Single by Lee Brice

from the album Hey World
- Released: November 29, 2021
- Genre: Country
- Length: 2:47
- Label: Curb
- Songwriters: Kevin Kadish; Tony Ferrari;
- Producers: Lee Brice; Kyle Jacobs; Ben Glover;

Lee Brice singles chronology
| "Memory I Don't Mess With" (2020) | "Soul" (2021) | "Save the Roses" (2023) |

= Soul (song) =

"Soul" is a song written by Kevin Kadish and Tony Ferrari, and recorded by American country music singer Lee Brice. It was released on November 29, 2021, as the third single from Brice's fifth studio album Hey World.

==Content==
Kevin Kadish and Tony Ferrari wrote "Soul" in 2020. The song was described by Taste of Country writer Billy Dukes as having a "sweet melody and sexy sentiment". Dukes also noted how the writers altered the word "toes" to "toeses" to make it fit the song's rhyme scheme. Morgan Raum of Country Now stated that the song had an "upbeat melody and extremely catchy chorus".

In January 2022, Brice released the song's music video, directed by Justin Clough and Chase Lauer.

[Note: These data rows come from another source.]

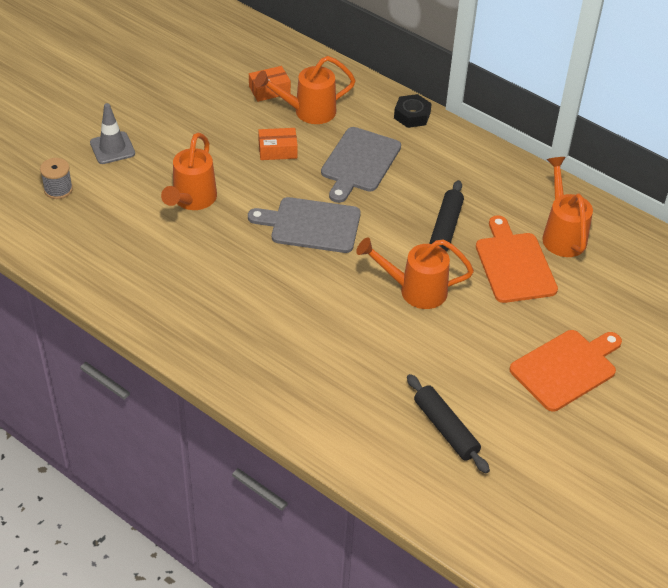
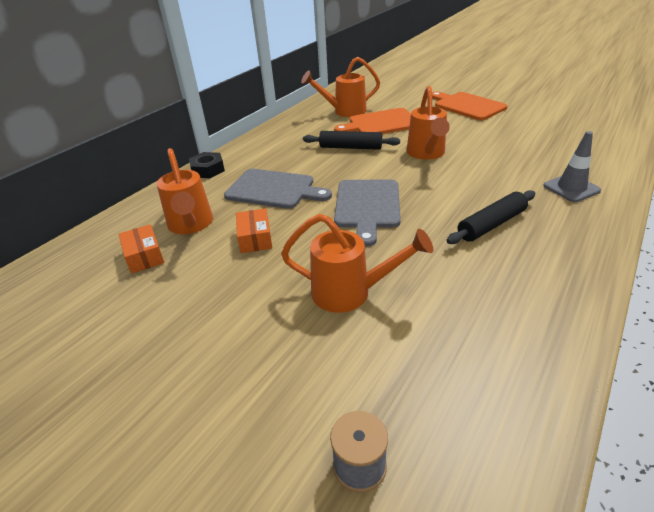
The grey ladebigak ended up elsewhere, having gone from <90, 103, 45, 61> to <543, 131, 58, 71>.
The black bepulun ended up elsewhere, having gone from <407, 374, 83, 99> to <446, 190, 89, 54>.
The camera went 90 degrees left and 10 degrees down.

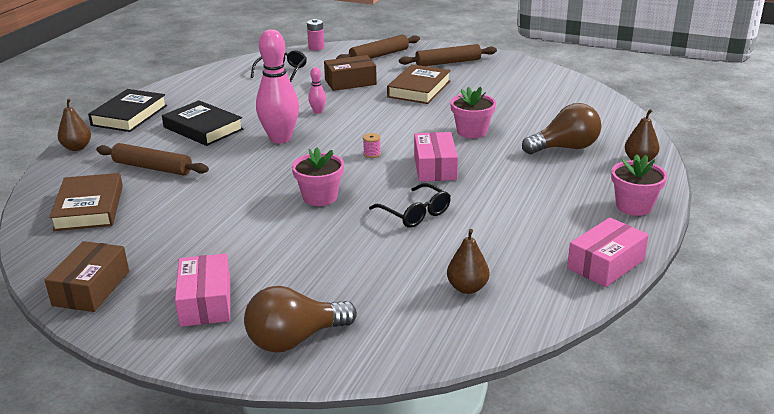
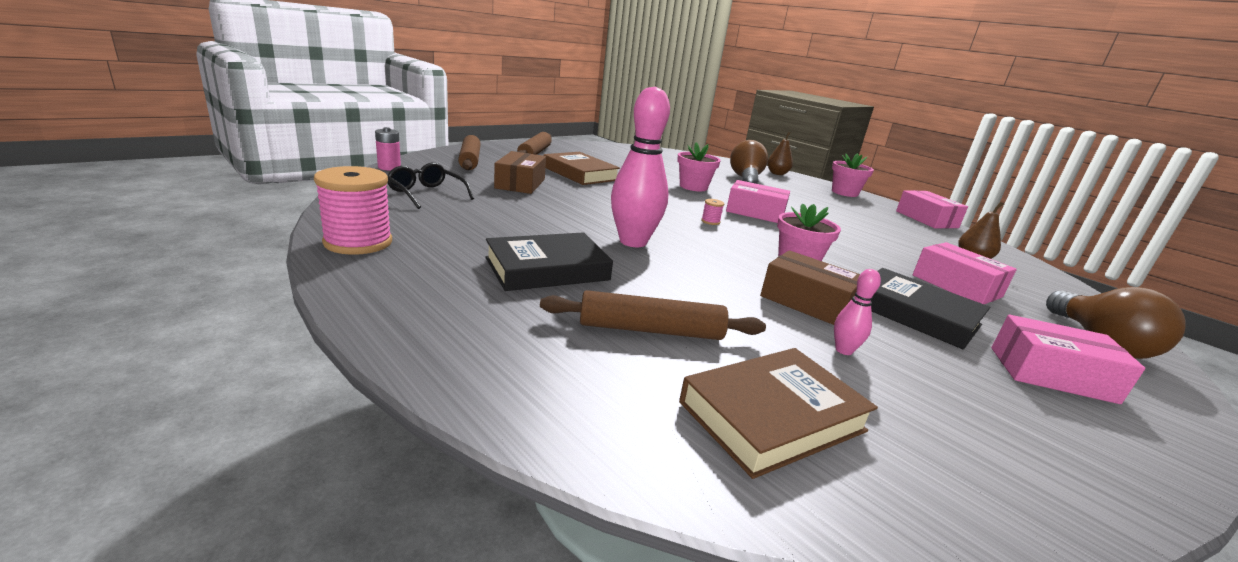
The second view lost the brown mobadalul at <58, 98, 33, 53>.
The second view lost the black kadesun at <369, 183, 82, 45>.
The second view gained the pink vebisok at <314, 166, 78, 89>.
The second view gained the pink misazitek at <913, 242, 104, 62>.
The brown misazitek ended up elsewhere, having gone from <44, 241, 85, 71> to <760, 250, 100, 75>.
The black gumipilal ended up elsewhere, having gone from <88, 89, 79, 43> to <871, 268, 119, 81>.
The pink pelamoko ended up elsewhere, having gone from <308, 67, 18, 47> to <834, 269, 47, 86>.
The brown gumipilal at <49, 173, 74, 58> ended up facing another way, 45 degrees counterclockwise from before.
The brown bepulun at <96, 143, 113, 33> ended up facing another way, 45 degrees clockwise from before.
The camera went 70 degrees left and 5 degrees down.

The song was certified Platinum by the Recording Industry Association of America (RIAA) in August 2023, honoring 1,000,000 certified downloads.

==Chart performance==

===Weekly charts===

Weekly chart performance for "Soul"
| Chart (2021–2022) | Peak position |
|---|---|
| Canada Hot 100 (Billboard) | 30 |
| Canada Country (Billboard) | 2 |
| US Billboard Hot 100 | 83 |
| US Country Airplay (Billboard) | 19 |
| US Hot Country Songs (Billboard) | 20 |

===Year-end charts===

2022 year-end chart performance for "Soul"
| Chart (2022) | Position |
|---|---|
| Canada (Canadian Hot 100) | 81 |
| US Country Airplay (Billboard) | 59 |
| US Hot Country Songs (Billboard) | 45 |

== Certifications ==

| Region | Certification | Certified units/sales |
| United States (RIAA) | Platinum | 1,000,000^{‡} |
^{‡} Sales+streaming figures based on certification alone.